In the box you get a couple of Velcro loops - a small one that will keep it attached to smaller arms, and a second loop, which attaches to the first, to enable you to strap it around coated arms or legs. These hook in through metal loops on the back of the SportCommand and have super-secure Velcro - once you've attached it, this thing isn't going anywhere. You also get a carabina for you to attach this to a belt or loop or some description. This looks a little lame, but will get the job done.
In practice, the SportCommand works just as you would expect. However, one has to question its point, on some level. You can't do any complex navigation with it, meaning you have to set up a playlist of some sort to start with. Couldn't you just set the volume on the iPod before you put it away, and avoid putting tracks you didn't like in the playlist, meaning you didn't have to skip? Since the iPod is the thing with the headphone connection, you have to make sure you have headphones with a cable long enough to run through to your backpack or wherever it is you decide to stow your iPod away, which can get awkward.

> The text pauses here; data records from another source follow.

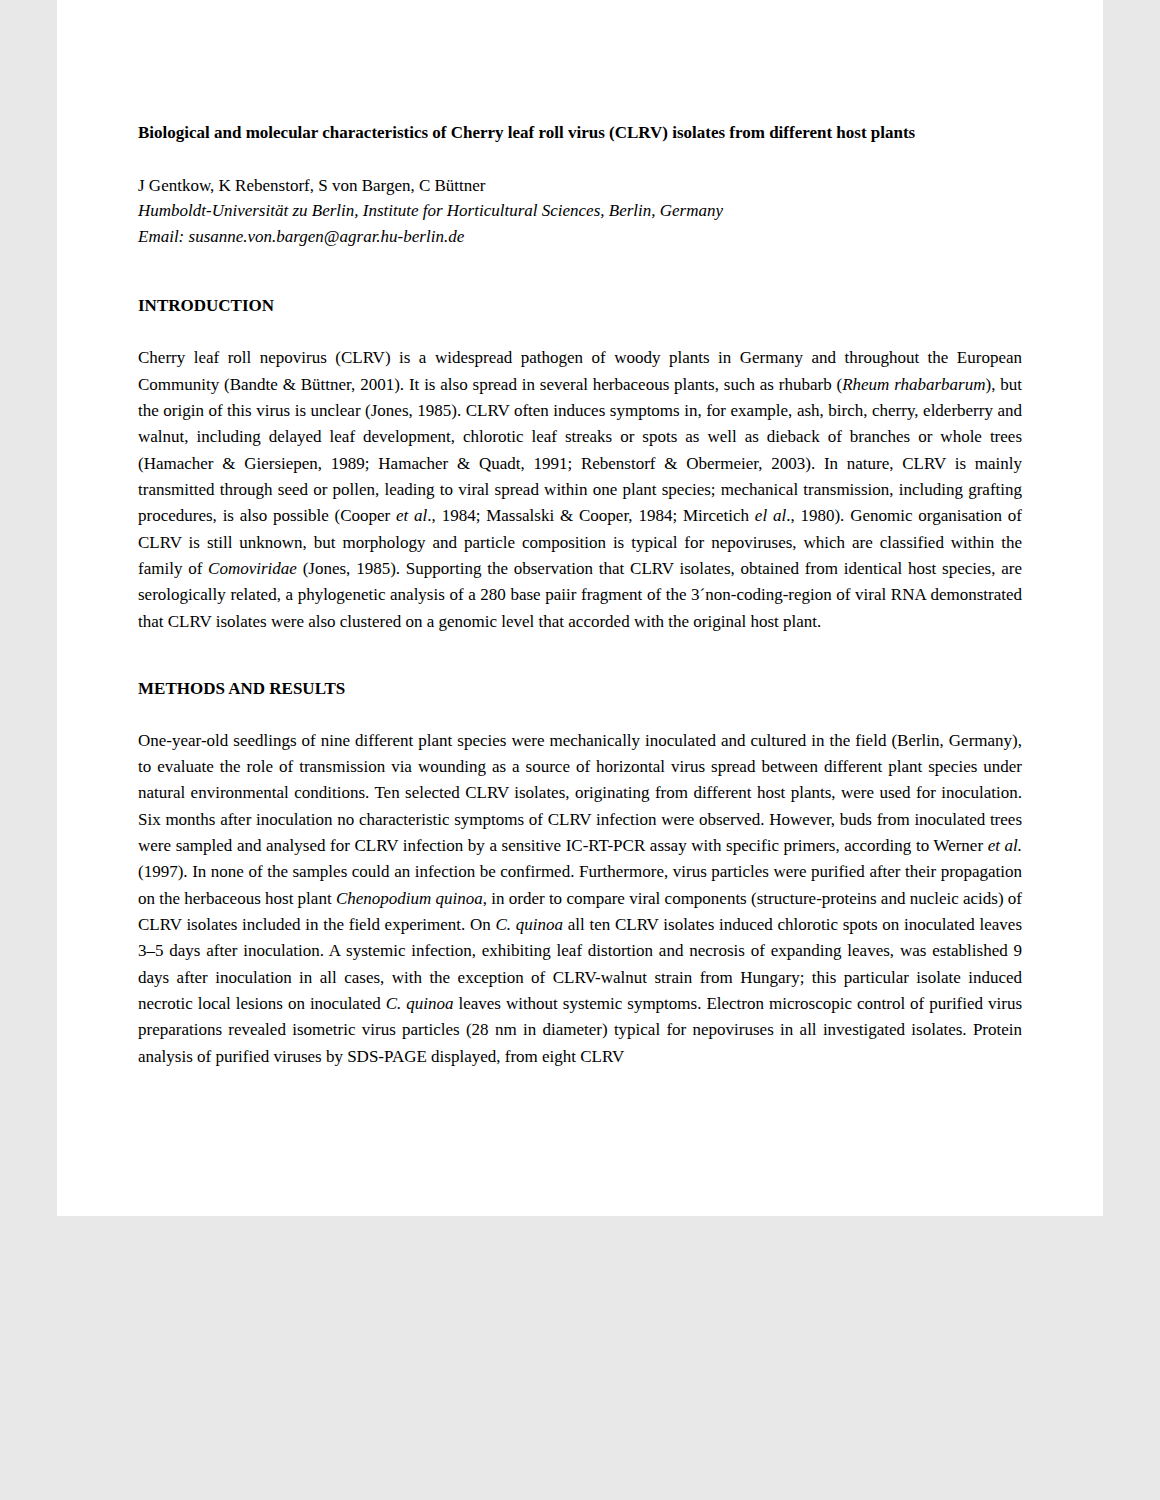Biological and molecular characteristics of Cherry leaf roll virus (CLRV) isolates from different host plants
J Gentkow, K Rebenstorf, S von Bargen, C Büttner
Humboldt-Universität zu Berlin, Institute for Horticultural Sciences, Berlin, Germany
Email: susanne.von.bargen@agrar.hu-berlin.de
INTRODUCTION
Cherry leaf roll nepovirus (CLRV) is a widespread pathogen of woody plants in Germany and throughout the European Community (Bandte & Büttner, 2001). It is also spread in several herbaceous plants, such as rhubarb (Rheum rhabarbarum), but the origin of this virus is unclear (Jones, 1985). CLRV often induces symptoms in, for example, ash, birch, cherry, elderberry and walnut, including delayed leaf development, chlorotic leaf streaks or spots as well as dieback of branches or whole trees (Hamacher & Giersiepen, 1989; Hamacher & Quadt, 1991; Rebenstorf & Obermeier, 2003). In nature, CLRV is mainly transmitted through seed or pollen, leading to viral spread within one plant species; mechanical transmission, including grafting procedures, is also possible (Cooper et al., 1984; Massalski & Cooper, 1984; Mircetich el al., 1980). Genomic organisation of CLRV is still unknown, but morphology and particle composition is typical for nepoviruses, which are classified within the family of Comoviridae (Jones, 1985). Supporting the observation that CLRV isolates, obtained from identical host species, are serologically related, a phylogenetic analysis of a 280 base paiir fragment of the 3´non-coding-region of viral RNA demonstrated that CLRV isolates were also clustered on a genomic level that accorded with the original host plant.
METHODS AND RESULTS
One-year-old seedlings of nine different plant species were mechanically inoculated and cultured in the field (Berlin, Germany), to evaluate the role of transmission via wounding as a source of horizontal virus spread between different plant species under natural environmental conditions. Ten selected CLRV isolates, originating from different host plants, were used for inoculation. Six months after inoculation no characteristic symptoms of CLRV infection were observed. However, buds from inoculated trees were sampled and analysed for CLRV infection by a sensitive IC-RT-PCR assay with specific primers, according to Werner et al. (1997). In none of the samples could an infection be confirmed. Furthermore, virus particles were purified after their propagation on the herbaceous host plant Chenopodium quinoa, in order to compare viral components (structure-proteins and nucleic acids) of CLRV isolates included in the field experiment. On C. quinoa all ten CLRV isolates induced chlorotic spots on inoculated leaves 3–5 days after inoculation. A systemic infection, exhibiting leaf distortion and necrosis of expanding leaves, was established 9 days after inoculation in all cases, with the exception of CLRV-walnut strain from Hungary; this particular isolate induced necrotic local lesions on inoculated C. quinoa leaves without systemic symptoms. Electron microscopic control of purified virus preparations revealed isometric virus particles (28 nm in diameter) typical for nepoviruses in all investigated isolates. Protein analysis of purified viruses by SDS-PAGE displayed, from eight CLRV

Then we come to value. £46 is simply too much for this product - heck, that's not far off the cost of an iPod Shuffle, which can attach to your clothing and give you the same degree of control over your music, and which is verging on the disposable given the price differential. We all know that extreme sports gear is expensive, and I suspect that Belkin is thinking that this should be no different. But, when competing with products that simply mount your iPod on your arm, or even the possibility of just hitting play and tossing your iPod in your backpack, it's really hard to justify this kind of price for the SportCommand.
Overall, the SportCommand is clearly a product that does what it says on the tin. If you immediately look at this and think - "Yes, finally!" - then you won't be disappointed. However, it's hard not to suggest that anyone hitting the slopes doesn't save a few quid by cutting back on a a couple of beers and spend the extra on an iPod Shuffle instead.